# Top Bar Hive Design



## BWrangler (Aug 14, 2002)

Interested in designing a top bar hive from scratch? My Build a Top Bar Hive page describes the process.

But Mogans Jensen has illustrated and detailed the process in his more than 80 page free pdf Beekeeping with Apis cerana indica. It’s with a slightly different bee than our Apis mellifera. But the principles are the same.

Besides design, it’s a very good read for anyone interested in top bar hive beekeeping and sustainability.

I found this hidden gem while browsing bNews


----------



## trishbookworm (Jun 25, 2016)

thanks! Free is the best!


----------



## Nordak (Jun 17, 2016)

Thanks for sharing this. Looks like a good read from what I've gotten through so far.


----------



## Delta 21 (Mar 4, 2016)

Oh Baby !! 

CHeck out the extractor on page 60-63.


----------



## Nordak (Jun 17, 2016)

:thumbsup:

So simple, but brilliant. I've got an old bicycle I could rob for the drive and go from there. This could be a game changer for honey production. Thanks for pointing this out!


----------



## msl (Sep 6, 2016)

that's great!
I remember something about using a wire basket for Warre combs but couldn't visualize it. now I can


----------



## JConnolly (Feb 21, 2015)

The full color pictures in the PDF book were fascinating. It is interesting to see how people in other parts of the world keep bees.


----------



## Duncan151 (Aug 3, 2013)

Looks like I need some Coconuts!


----------



## Duncan151 (Aug 3, 2013)

This is the second time in less than a week that I have seen that extractor. Now I know where it came from.


----------



## TheBeeLoudGlade (Jan 31, 2017)

the hyperlink to your site doesn't seem to be working


----------



## crmauch (Mar 3, 2016)

The thing I'm trying to figure out is how to fabricate this extractor.


----------



## AvatarDad (Mar 31, 2016)

Lay a bicycle on its side and glue a laundry basket to the back tire. 
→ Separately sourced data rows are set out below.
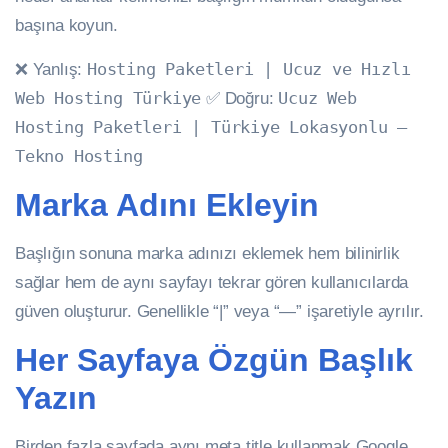
başına koyun.
❌ Yanlış:
Hosting Paketleri | Ucuz ve Hızlı
Web Hosting Türkiye
✅ Doğru:
Ucuz Web
Hosting Paketleri | Türkiye Lokasyonlu —
Tekno Hosting
Marka Adını Ekleyin
Başlığın sonuna marka adınızı eklemek hem bilinirlik
sağlar hem de aynı sayfayı tekrar gören kullanıcılarda
güven oluşturur. Genellikle “|” veya “—” işaretiyle ayrılır.
Her Sayfaya Özgün Başlık
Yazın
Birden fazla sayfada aynı meta title kullanmak Google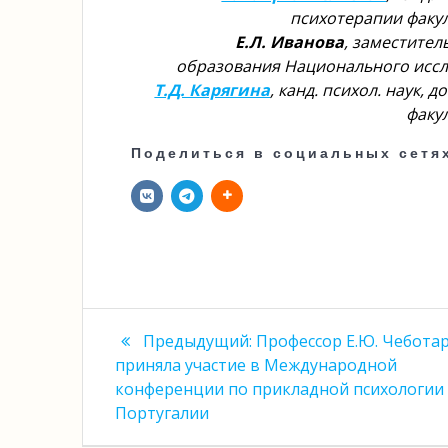
психотерапии факу
Е.Л. Иванова
, заместите
образования Национального иссл
Т.Д. Карягина
, канд. психол. наук,
факу
Поделиться в социальных сетя
Навигация
Предыдущая
Предыдущий:
Профессор Е.Ю. Чебота
запись:
по
приняла участие в Международной
конференции по прикладной психологии
записям
Португалии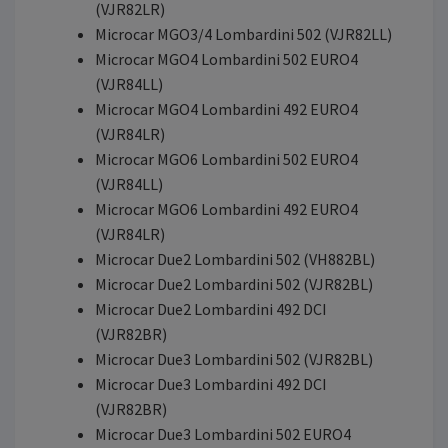
(VJR82LR)
Microcar MGO3/4 Lombardini 502 (VJR82LL)
Microcar MGO4 Lombardini 502 EURO4
(VJR84LL)
Microcar MGO4 Lombardini 492 EURO4
(VJR84LR)
Microcar MGO6 Lombardini 502 EURO4
(VJR84LL)
Microcar MGO6 Lombardini 492 EURO4
(VJR84LR)
Microcar Due2 Lombardini 502 (VH882BL)
Microcar Due2 Lombardini 502 (VJR82BL)
Microcar Due2 Lombardini 492 DCI
(VJR82BR)
Microcar Due3 Lombardini 502 (VJR82BL)
Microcar Due3 Lombardini 492 DCI
(VJR82BR)
Microcar Due3 Lombardini 502 EURO4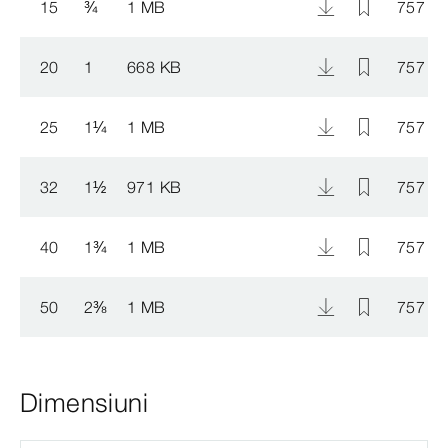
15
¾
1 MB
757 2
20
1
668 KB
757 2
25
1
¼
1 MB
757 2
32
1
½
971 KB
757 2
40
1
¾
1 MB
757 3
50
2
⅜
1 MB
757 3
Dimensiuni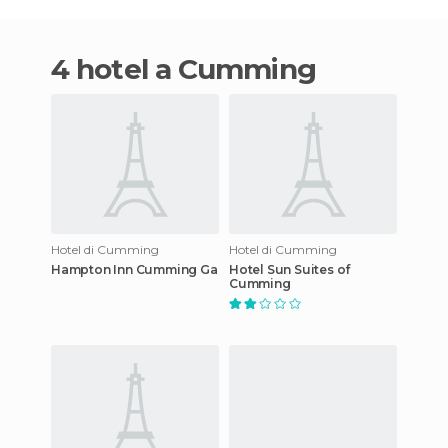
4 hotel a Cumming
Hotel di Cumming
Hotel di Cumming
Hampton Inn Cumming Ga
Hotel Sun Suites of
Cumming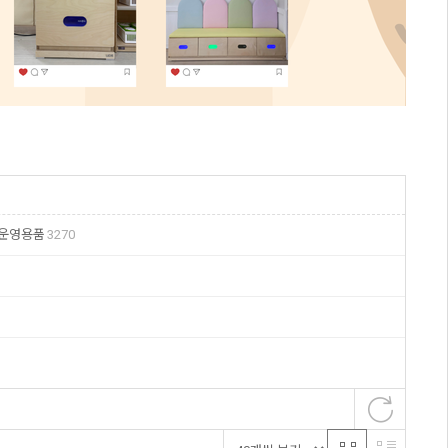
/운영용품
3270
That should get you about 80% there....


----------



## HansS (2 mo ago)

I know this is an old thread. Does anyone have a good PDF link to the OP's book mentioned? My google fu is failing me.


----------



## Rader Sidetrack (Nov 30, 2011)

HansS said:


> Does anyone have a good PDF link to the OP's book mentioned?


I did not see Dennis (the OP) mentioning a book that *he* wrote. But he did mention a book by Mogans Jensen. If that is what you are looking for, it can be retrieved from Internet Archive.



BWrangler said:


> But Mogans Jensen has illustrated and detailed the process in his more than 80 page free pdf _Beekeeping with Apis cerana indica_.


Link to the book:








Beekeeping With Apis Cerana Indica : Mogens Jensen : Free Download, Borrow, and Streaming : Internet Archive


Beekeeping with Apis cerana indica-Some important aspects of colony management



archive.org





---------------------------------
I see that the BWrangler site is still active, and note that this page has a variety of hive/equipment plans available. Plans - BWrangler Revived


----------



## HansS (2 mo ago)

Thank you for the link.

I didn't mean "HE" wrote it. Only that the OP mentioned it. Sorry for the confusion.


----------